Şimdi, Levent Tüzel arkadaşımız örneğinden yola çıkarak “HDP bir bileşen partisi değil, bağlayıcı nitelikli kararlar alan homojen bir yapıya kavuşturulmalıdır, herkes temsil ettiği siyasi çevreyi bir kenara bırakıp HDP’lilik bilinci oluşturulmalıdır” eğilimi ortaya çıkarsa, bu HDK ile HDP arasındaki açıyı bir kez daha açacak ve HDK’yi işlevsiz, HDP’yi ise kuruluş amacından farklı bir niteliğe kavuşturacaktır. Burada nitelik kelimesinin altını kalın olarak çiziyoruz. İhtiyaç şudur. Kürt Özgürlük Hareketi, DBP veya oluşturulacak başka bir partiyle HDK bileşeni olmalıdır. HDK’nin parti olarak platformu HDP olmalıdır. Çeşitli siyasetlerden ayrılarak, ilişiğini keserek HDP’li bağımsız politik kişilikler olarak HDP’de görev yapan kadro ve yöneticiler, karar mekanizmalarına HDK’de bağımsız politik bireyler olarak katılmalıdır. HDP’de bağımsızlık kavramı olmamalıdır, HDK kararlarına bağımlılık olmalıdır. Bu yaklaşım, HDK bileşeni olan bağımsız bireylerin HDP’de çalışmalarının, görev almalarının önünde bir engel değildir. Bu durumda HDK ve HDP Eş sözcü ve başkanlarının aynı arkadaşlar olması da bir sakınca doğurmayacaktır. HDK ve HDP’de aynı konularda ayrı komisyonlar oluşturulmasına gerek kalmayacak, yerel çalışma ve örgütlenme çalışmaları HDK bünyesinde yürütülecek, yerel, merkezi ve parlamenter siyasi temsil HDP üzerinden olacaktır. Bu durumda HDK’nin daha da genişleyerek, gerek toplumsal gerekse de siyasi temsil anlamında yerel meclislerinin oluşması ve oluşmasının ötesinde gelişme perspektifi ile örgütlenme çalışmalarının başarılı olması sağlanabilecektir.

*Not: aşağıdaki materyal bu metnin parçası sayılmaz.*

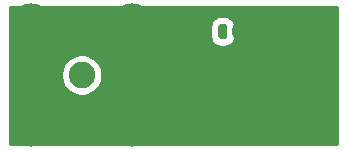
<source format=gbl>
G04 #@! TF.GenerationSoftware,KiCad,Pcbnew,5.1.6+dfsg1-1~bpo9+1*
G04 #@! TF.CreationDate,2022-04-04T20:18:43+02:00*
G04 #@! TF.ProjectId,sdrtrx-bias-t,73647274-7278-42d6-9269-61732d742e6b,rev?*
G04 #@! TF.SameCoordinates,Original*
G04 #@! TF.FileFunction,Copper,L2,Bot*
G04 #@! TF.FilePolarity,Positive*
%FSLAX46Y46*%
G04 Gerber Fmt 4.6, Leading zero omitted, Abs format (unit mm)*
G04 Created by KiCad (PCBNEW 5.1.6+dfsg1-1~bpo9+1) date 2022-04-04 20:18:43*
%MOMM*%
%LPD*%
G01*
G04 APERTURE LIST*
G04 #@! TA.AperFunction,ComponentPad*
%ADD10C,3.500000*%
G04 #@! TD*
G04 #@! TA.AperFunction,ComponentPad*
%ADD11C,2.250000*%
G04 #@! TD*
G04 #@! TA.AperFunction,ComponentPad*
%ADD12O,0.800000X1.300000*%
G04 #@! TD*
G04 #@! TA.AperFunction,Conductor*
%ADD13R,0.950000X0.460000*%
G04 #@! TD*
G04 #@! TA.AperFunction,ViaPad*
%ADD14C,0.970000*%
G04 #@! TD*
G04 #@! TA.AperFunction,SMDPad,CuDef*
%ADD15R,5.080000X2.420000*%
G04 #@! TD*
G04 #@! TA.AperFunction,Conductor*
%ADD16C,0.508000*%
G04 #@! TD*
G04 #@! TA.AperFunction,Conductor*
%ADD17C,0.254000*%
G04 #@! TD*
G04 APERTURE END LIST*
D10*
X91041000Y-72753000D03*
X82441000Y-72753000D03*
X82441000Y-64153000D03*
X91041000Y-64153000D03*
D11*
X86741000Y-68453000D03*
D12*
X99929000Y-64770000D03*
G04 #@! TA.AperFunction,ComponentPad*
G36*
G01*
X98279000Y-65220000D02*
X98279000Y-64320000D01*
G75*
G02*
X98479000Y-64120000I200000J0D01*
G01*
X98879000Y-64120000D01*
G75*
G02*
X99079000Y-64320000I0J-200000D01*
G01*
X99079000Y-65220000D01*
G75*
G02*
X98879000Y-65420000I-200000J0D01*
G01*
X98479000Y-65420000D01*
G75*
G02*
X98279000Y-65220000I0J200000D01*
G01*
G37*
G04 #@! TD.AperFunction*
D13*
X102997000Y-64073000D03*
X102997000Y-72833000D03*
D14*
X102547000Y-64073000D03*
X102547000Y-72833000D03*
D15*
X105987000Y-64073000D03*
X105987000Y-72833000D03*
D16*
X103182000Y-64073000D02*
X101789000Y-64073000D01*
X103182000Y-72833000D02*
X101535000Y-72833000D01*
D17*
G36*
X108340001Y-74340000D02*
G01*
X80660000Y-74340000D01*
X80660000Y-68279655D01*
X84981000Y-68279655D01*
X84981000Y-68626345D01*
X85048636Y-68966373D01*
X85181308Y-69286673D01*
X85373919Y-69574935D01*
X85619065Y-69820081D01*
X85907327Y-70012692D01*
X86227627Y-70145364D01*
X86567655Y-70213000D01*
X86914345Y-70213000D01*
X87254373Y-70145364D01*
X87574673Y-70012692D01*
X87862935Y-69820081D01*
X88108081Y-69574935D01*
X88300692Y-69286673D01*
X88433364Y-68966373D01*
X88501000Y-68626345D01*
X88501000Y-68279655D01*
X88433364Y-67939627D01*
X88300692Y-67619327D01*
X88108081Y-67331065D01*
X87862935Y-67085919D01*
X87574673Y-66893308D01*
X87254373Y-66760636D01*
X86914345Y-66693000D01*
X86567655Y-66693000D01*
X86227627Y-66760636D01*
X85907327Y-66893308D01*
X85619065Y-67085919D01*
X85373919Y-67331065D01*
X85181308Y-67619327D01*
X85048636Y-67939627D01*
X84981000Y-68279655D01*
X80660000Y-68279655D01*
X80660000Y-64320000D01*
X97640928Y-64320000D01*
X97640928Y-65220000D01*
X97657031Y-65383500D01*
X97704722Y-65540716D01*
X97782169Y-65685608D01*
X97886394Y-65812606D01*
X98013392Y-65916831D01*
X98158284Y-65994278D01*
X98315500Y-66041969D01*
X98479000Y-66058072D01*
X98879000Y-66058072D01*
X99042500Y-66041969D01*
X99199716Y-65994278D01*
X99344608Y-65916831D01*
X99471606Y-65812606D01*
X99575831Y-65685608D01*
X99653278Y-65540716D01*
X99700969Y-65383500D01*
X99717072Y-65220000D01*
X99717072Y-64320000D01*
X99700969Y-64156500D01*
X99653278Y-63999284D01*
X99575831Y-63854392D01*
X99471606Y-63727394D01*
X99344608Y-63623169D01*
X99199716Y-63545722D01*
X99042500Y-63498031D01*
X98879000Y-63481928D01*
X98479000Y-63481928D01*
X98315500Y-63498031D01*
X98158284Y-63545722D01*
X98013392Y-63623169D01*
X97886394Y-63727394D01*
X97782169Y-63854392D01*
X97704722Y-63999284D01*
X97657031Y-64156500D01*
X97640928Y-64320000D01*
X80660000Y-64320000D01*
X80660000Y-62660000D01*
X108340000Y-62660000D01*
X108340001Y-74340000D01*
G37*
X108340001Y-74340000D02*
X80660000Y-74340000D01*
X80660000Y-68279655D01*
X84981000Y-68279655D01*
X84981000Y-68626345D01*
X85048636Y-68966373D01*
X85181308Y-69286673D01*
X85373919Y-69574935D01*
X85619065Y-69820081D01*
X85907327Y-70012692D01*
X86227627Y-70145364D01*
X86567655Y-70213000D01*
X86914345Y-70213000D01*
X87254373Y-70145364D01*
X87574673Y-70012692D01*
X87862935Y-69820081D01*
X88108081Y-69574935D01*
X88300692Y-69286673D01*
X88433364Y-68966373D01*
X88501000Y-68626345D01*
X88501000Y-68279655D01*
X88433364Y-67939627D01*
X88300692Y-67619327D01*
X88108081Y-67331065D01*
X87862935Y-67085919D01*
X87574673Y-66893308D01*
X87254373Y-66760636D01*
X86914345Y-66693000D01*
X86567655Y-66693000D01*
X86227627Y-66760636D01*
X85907327Y-66893308D01*
X85619065Y-67085919D01*
X85373919Y-67331065D01*
X85181308Y-67619327D01*
X85048636Y-67939627D01*
X84981000Y-68279655D01*
X80660000Y-68279655D01*
X80660000Y-64320000D01*
X97640928Y-64320000D01*
X97640928Y-65220000D01*
X97657031Y-65383500D01*
X97704722Y-65540716D01*
X97782169Y-65685608D01*
X97886394Y-65812606D01*
X98013392Y-65916831D01*
X98158284Y-65994278D01*
X98315500Y-66041969D01*
X98479000Y-66058072D01*
X98879000Y-66058072D01*
X99042500Y-66041969D01*
X99199716Y-65994278D01*
X99344608Y-65916831D01*
X99471606Y-65812606D01*
X99575831Y-65685608D01*
X99653278Y-65540716D01*
X99700969Y-65383500D01*
X99717072Y-65220000D01*
X99717072Y-64320000D01*
X99700969Y-64156500D01*
X99653278Y-63999284D01*
X99575831Y-63854392D01*
X99471606Y-63727394D01*
X99344608Y-63623169D01*
X99199716Y-63545722D01*
X99042500Y-63498031D01*
X98879000Y-63481928D01*
X98479000Y-63481928D01*
X98315500Y-63498031D01*
X98158284Y-63545722D01*
X98013392Y-63623169D01*
X97886394Y-63727394D01*
X97782169Y-63854392D01*
X97704722Y-63999284D01*
X97657031Y-64156500D01*
X97640928Y-64320000D01*
X80660000Y-64320000D01*
X80660000Y-62660000D01*
X108340000Y-62660000D01*
X108340001Y-74340000D01*
M02*

</source>
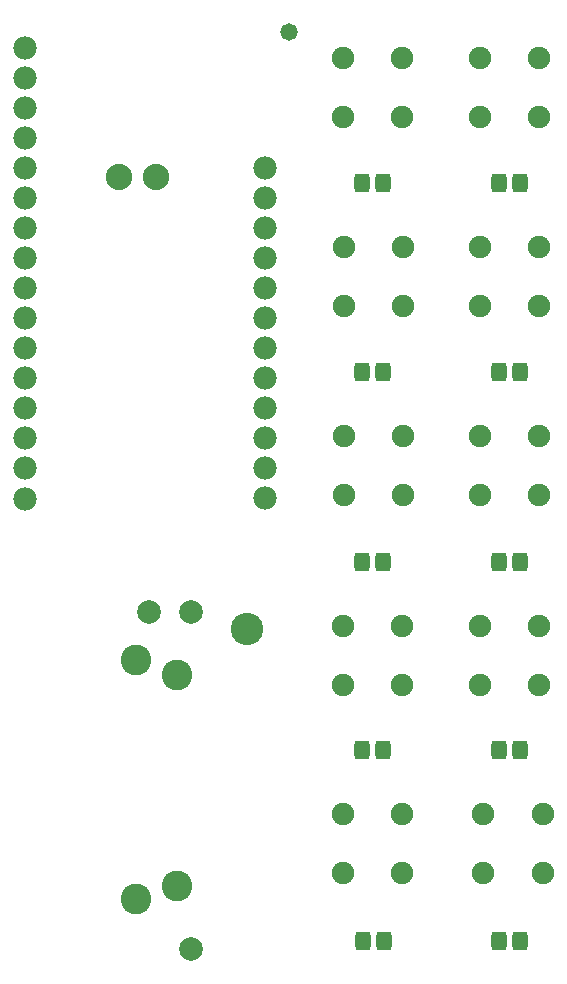
<source format=gts>
G04*
G04 #@! TF.GenerationSoftware,Altium Limited,Altium Designer,19.1.8 (144)*
G04*
G04 Layer_Color=8388736*
%FSLAX25Y25*%
%MOIN*%
G70*
G01*
G75*
G04:AMPARAMS|DCode=15|XSize=63mil|YSize=51mil|CornerRadius=11.96mil|HoleSize=0mil|Usage=FLASHONLY|Rotation=270.000|XOffset=0mil|YOffset=0mil|HoleType=Round|Shape=RoundedRectangle|*
%AMROUNDEDRECTD15*
21,1,0.06300,0.02709,0,0,270.0*
21,1,0.03909,0.05100,0,0,270.0*
1,1,0.02391,-0.01355,-0.01955*
1,1,0.02391,-0.01355,0.01955*
1,1,0.02391,0.01355,0.01955*
1,1,0.02391,0.01355,-0.01955*
%
%ADD15ROUNDEDRECTD15*%
%ADD16C,0.07493*%
%ADD17C,0.08800*%
%ADD18C,0.10249*%
%ADD19C,0.07887*%
%ADD20C,0.07800*%
%ADD21C,0.05800*%
%ADD22C,0.10800*%
D15*
X514560Y657480D02*
D03*
X521660D02*
D03*
X522054Y404724D02*
D03*
X514954D02*
D03*
X560236Y657480D02*
D03*
X567336D02*
D03*
X560236Y594488D02*
D03*
X567336D02*
D03*
X560236Y531103D02*
D03*
X567336D02*
D03*
X560236Y468504D02*
D03*
X567336D02*
D03*
X560321Y404724D02*
D03*
X567421D02*
D03*
X514560Y468504D02*
D03*
X521660D02*
D03*
X514560Y594488D02*
D03*
X521660D02*
D03*
X514560Y531103D02*
D03*
X521660D02*
D03*
D16*
X553937Y698951D02*
D03*
Y679266D02*
D03*
X573622Y698951D02*
D03*
Y679266D02*
D03*
X508366Y699016D02*
D03*
Y679331D02*
D03*
X528051Y699016D02*
D03*
Y679331D02*
D03*
X553937Y635959D02*
D03*
Y616274D02*
D03*
X573622Y635959D02*
D03*
Y616274D02*
D03*
X508563Y636024D02*
D03*
Y616338D02*
D03*
X528248Y636024D02*
D03*
Y616338D02*
D03*
X553937Y572967D02*
D03*
Y553282D02*
D03*
X573622Y572967D02*
D03*
Y553282D02*
D03*
X508465Y573032D02*
D03*
Y553346D02*
D03*
X528150Y573032D02*
D03*
Y553346D02*
D03*
X553937Y509680D02*
D03*
Y489994D02*
D03*
X573622Y509680D02*
D03*
Y489994D02*
D03*
X508366Y509744D02*
D03*
Y490059D02*
D03*
X528051Y509744D02*
D03*
Y490059D02*
D03*
X527953Y427559D02*
D03*
Y447244D02*
D03*
X508268Y427559D02*
D03*
Y447244D02*
D03*
X574803Y427494D02*
D03*
Y447180D02*
D03*
X555118Y427494D02*
D03*
Y447180D02*
D03*
D17*
X433465Y659449D02*
D03*
X446063D02*
D03*
D18*
X452953Y423228D02*
D03*
X439173Y418898D02*
D03*
Y498425D02*
D03*
X452953Y493307D02*
D03*
D19*
X457480Y514370D02*
D03*
X443701D02*
D03*
X457481Y402166D02*
D03*
D20*
X482362Y552323D02*
D03*
Y562323D02*
D03*
Y572323D02*
D03*
Y582323D02*
D03*
Y592323D02*
D03*
Y602323D02*
D03*
Y612323D02*
D03*
Y622323D02*
D03*
Y632323D02*
D03*
Y642323D02*
D03*
Y652323D02*
D03*
Y662323D02*
D03*
X402362Y702323D02*
D03*
Y692323D02*
D03*
Y682323D02*
D03*
Y672323D02*
D03*
Y662323D02*
D03*
Y652323D02*
D03*
Y642323D02*
D03*
Y632323D02*
D03*
Y622323D02*
D03*
Y612323D02*
D03*
Y602323D02*
D03*
Y592323D02*
D03*
Y582323D02*
D03*
Y572323D02*
D03*
Y562323D02*
D03*
Y552224D02*
D03*
D21*
X490158Y707677D02*
D03*
D22*
X476378Y508858D02*
D03*
M02*

</source>
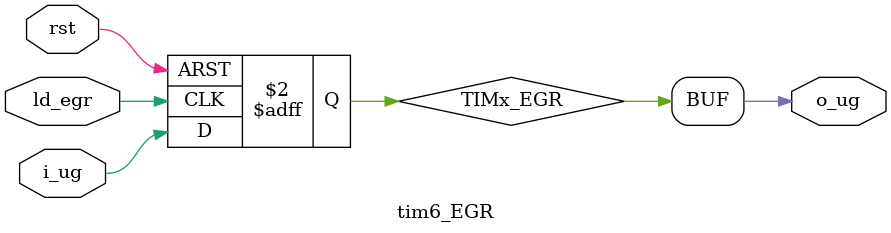
<source format=v>
`timescale 1ns / 1ps


module tim6_EGR(
    input wire rst,

    input wire ld_egr,

    input wire i_ug,

    output wire o_ug
    );

reg TIMx_EGR;


assign o_ug = TIMx_EGR;


always @(posedge ld_egr or posedge rst) begin
    if (rst) begin
        TIMx_EGR <= 0;
    end
    else begin
        TIMx_EGR <= i_ug;
    end
end 

endmodule

</source>
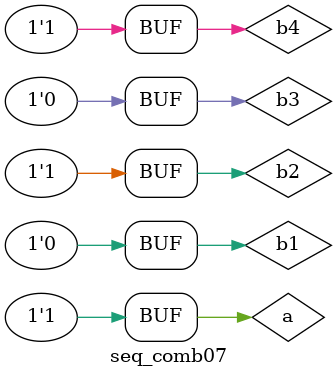
<source format=sv>
module seq_comb07;

/*

More propagation test

Some simulators give:

1 -> x -> x -> x -> x
1 -> 0 -> x -> x -> x
1 -> 0 -> 1 -> x -> x
1 -> 0 -> 1 -> 0 -> x
1 -> 0 -> 1 -> 0 -> 1

whereas others simply give:

1 -> x -> x -> x -> x
1 -> 0 -> 1 -> 0 -> 1

(Can be a result of running all blocks
and continuous assignments in declaration
order vs. running blocks and continuous
assignments in separate phases.)

*/

logic a;

wire b1, b2, b3, b4;

always_comb begin
 a = 1;
 $display("%b -> %b -> %b -> %b -> %b",
          a, b1, b2, b3, b4);
end

assign b1 = a + 1;

assign b2 = b1 + 1;

assign b3 = b2 + 1;

assign b4 = b3 + 1;

endmodule

</source>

Politika Gazetesi Yayın Kurulu, yerel temsilcileri ve çevresi, 1 Kasım seçimlerinde HDP’nin oy oranının artması için elinden gelen bütün çalışmaları gerçekleştirecektir. Aynı şekilde meşru 7 Haziran seçimlerinin yok sayılmasının bir sonucu olarak, sadece parlamento seçimlerini temel almamak gerektiği, aslolanın işçi sınıfının ve emekçi halkların yığınsal direnişinin örgütlenmesi olduğu gerçeğinden yola çıkarak HDK’nin yerellerde, semt ve mahallelerde, halk ve işçi meclislerinin oluşum ve gelişimine azami katkıyı verecektir. Aynı süreçte, amasız ve fakatsız olarak Kürt halkına karşı yürütülen savaşın karşısında olacak, asıl şimdi Kürt halkı ve özgürlük güçleri ile aktif dayanışmanın güçlendirilmesi için üzerine düşen siyasi görevleri yerine getirecektir. Bu temelde Barış Bloku içinde yürüttüğü çalışmaları güçlendirecek, yerel temsilciliklerimizin katkılarının artmasını sağlayacaktır. Barış Bloku’nun uluslararası alanda Barış Platformlarında temsilinin sağlanması için tüm ilişkilerini seferber edecektir. Politika Gazetesi soyut “ateşkes” çağrıları ile değil, Kürt halkına karşı yürütülen imha savaşına karşı meşru direnişin gerekçelerinin ortadan kaldırılması için barış mücadelesine somut katkı sunacaktır.